今まで作成してきたオブジェクトやスクリプトがお互いを認識できるように、Inspector上でアタッチしていきます。
PUN2Manager
をアタッチしたオブジェクトのInspectorにある [Player Prefab] に、Resourceフォルダにある4-1で作成したネットワークオブジェクトをドラッグアンドドロップして設定しましょう。
同様に、OriginDecideFromImageMaker
をアタッチしたオブジェクトのInspectorにある [Image Manager] と [Session Origin] に、ヒエラルキーウインドウにあるXR Originをドラッグアンドドロップして設定しましょう。

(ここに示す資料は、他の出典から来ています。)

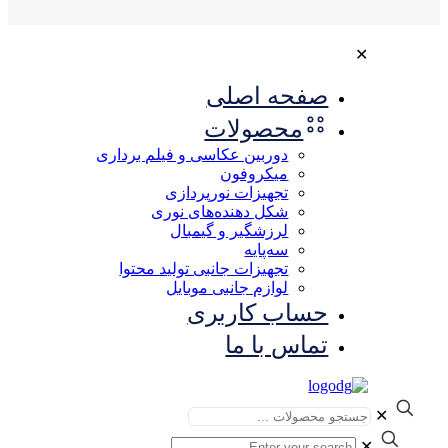
✕
صفحه اصلی
محصولات
دوربین عکاسی و فیلم برداری
میکروفون
تجهیزات نورپردازی
شکل‌ دهنده‌های نوری
لرزشگیر و گیمبال
سه‌پایه
تجهیزات جانبی تولید محتوا
لوازم جانبی موبایل
حساب کاربری
تماس با ما
✕
✕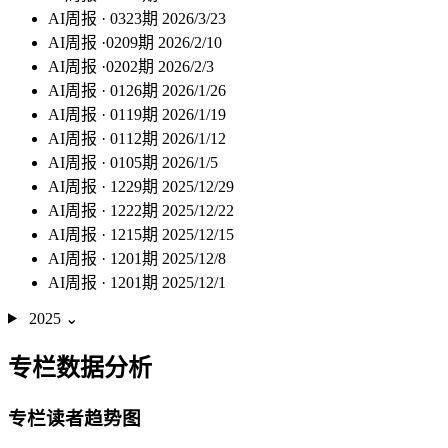
AI周报 · 0323期
2026/3/23
AI周报 ·0209期
2026/2/10
AI周报 ·0202期
2026/2/3
AI周报 · 0126期
2026/1/26
AI周报 · 0119期
2026/1/19
AI周报 · 0112期
2026/1/12
AI周报 · 0105期
2026/1/5
AI周报 · 1229期
2025/12/29
AI周报 · 1222期
2025/12/22
AI周报 · 1215期
2025/12/15
AI周报 · 1201期
2025/12/8
AI周报 · 1201期
2025/12/1
2025
⌄
专栏数据分析
专栏读者趋势图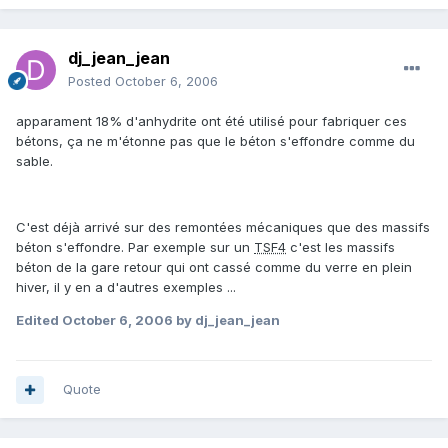
dj_jean_jean
Posted
October 6, 2006
apparament 18% d'anhydrite ont été utilisé pour fabriquer ces
bétons, ça ne m'étonne pas que le béton s'effondre comme du
sable.
C'est déjà arrivé sur des remontées mécaniques que des massifs
béton s'effondre. Par exemple sur un
TSF4
c'est les massifs
béton de la gare retour qui ont cassé comme du verre en plein
hiver, il y en a d'autres exemples ...
Edited
October 6, 2006
by dj_jean_jean
Quote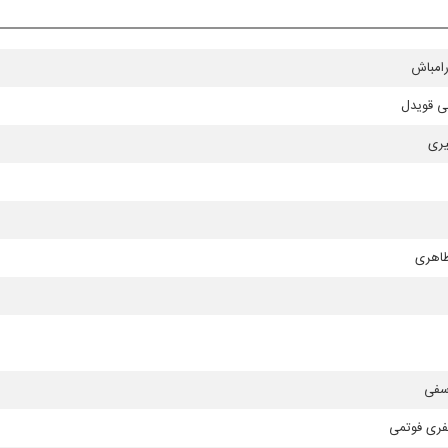
امباش
ی قویدل
یری
طاهری
سفی
فری فوتمی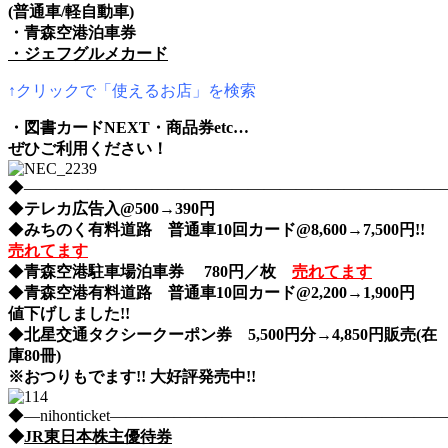
(普通車/軽自動車)
・青森空港泊車券
・ジェフグルメカード
↑クリックで「使えるお店」を検索
・図書カードNEXT・商品券etc…
ぜひご利用ください！
◆――――――――――――――――――――――――――――nih
◆
テレカ広告入@500→390円
◆
みちのく有料道路 普通車10回カード@8,600→7,500円!!
売れてます
◆
青森空港駐車場泊車券 780円／枚
売れてます
◆
青森空港有料道路 普通車10回カード@2,200→1,900円
値下げしました!!
◆
北星交通タクシークーポン券 5,500円分→4,850円販売(在
庫80冊)
※おつりもでます!! 大好評発売中!!
◆―nihonticket―――――――――――――――――――
◆
JR東日本株主優待券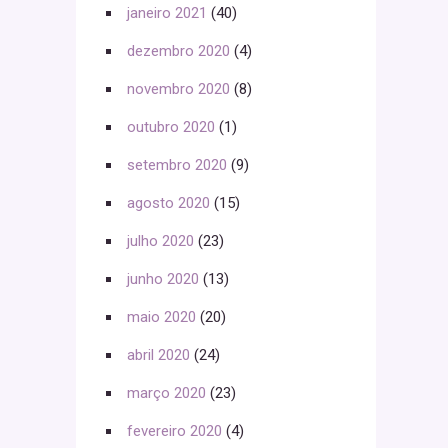
janeiro 2021
(40)
dezembro 2020
(4)
novembro 2020
(8)
outubro 2020
(1)
setembro 2020
(9)
agosto 2020
(15)
julho 2020
(23)
junho 2020
(13)
maio 2020
(20)
abril 2020
(24)
março 2020
(23)
fevereiro 2020
(4)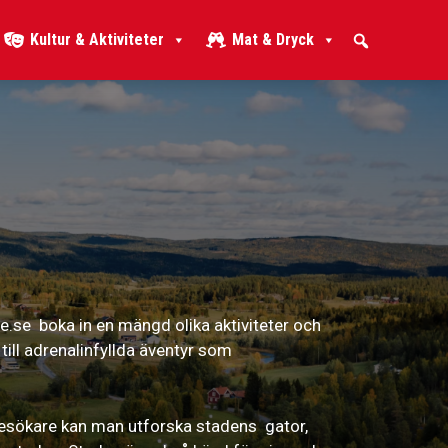
Kultur & Aktiviteter
Mat & Dryck
e.se boka in en mängd olika aktiviteter och
ill adrenalinfyllda äventyr som
 besökare kan man utforska stadens gator,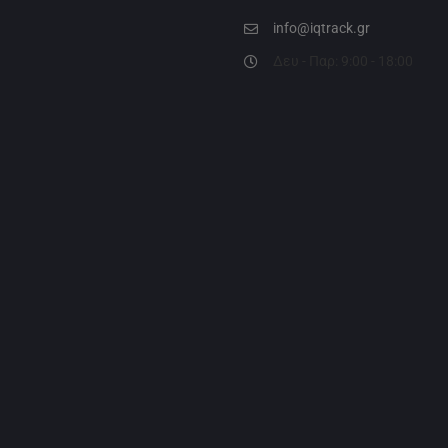
info@iqtrack.gr
Δευ - Παρ: 9:00 - 18:00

最後に、XR Originの[Tracked Image Prefab]をNoneに設定してください。(ARシーンの確認の際に何かしら設定していると思います。)
お疲れさまでした!これでビルドを行えば、ARシーンの中でオブジェクトの動きを同期することができます。
↓PCとスマートフォンで同じシーンを共有して、PCで操作しているオブジェクトをスマートフォンから観察しています。
5. まとめ
今回は、AR FoundationとPhoton Unity Networking2を使用して、ARシーン内のオブジェクトの動きを共有する方法について解説しました。
本当に動きを共有するところまでしか作っていないので、スマートフォンでの操作などは改めて実装する必要があります。また機会があれば、そこについても記事を作りたいです。
丁寧に解説しようとしたらとんでもない長文になってしまいましたが、ここまで読んでいただきありがとうございました。
問題点や改善点、ご質問などがありましたら教えてください。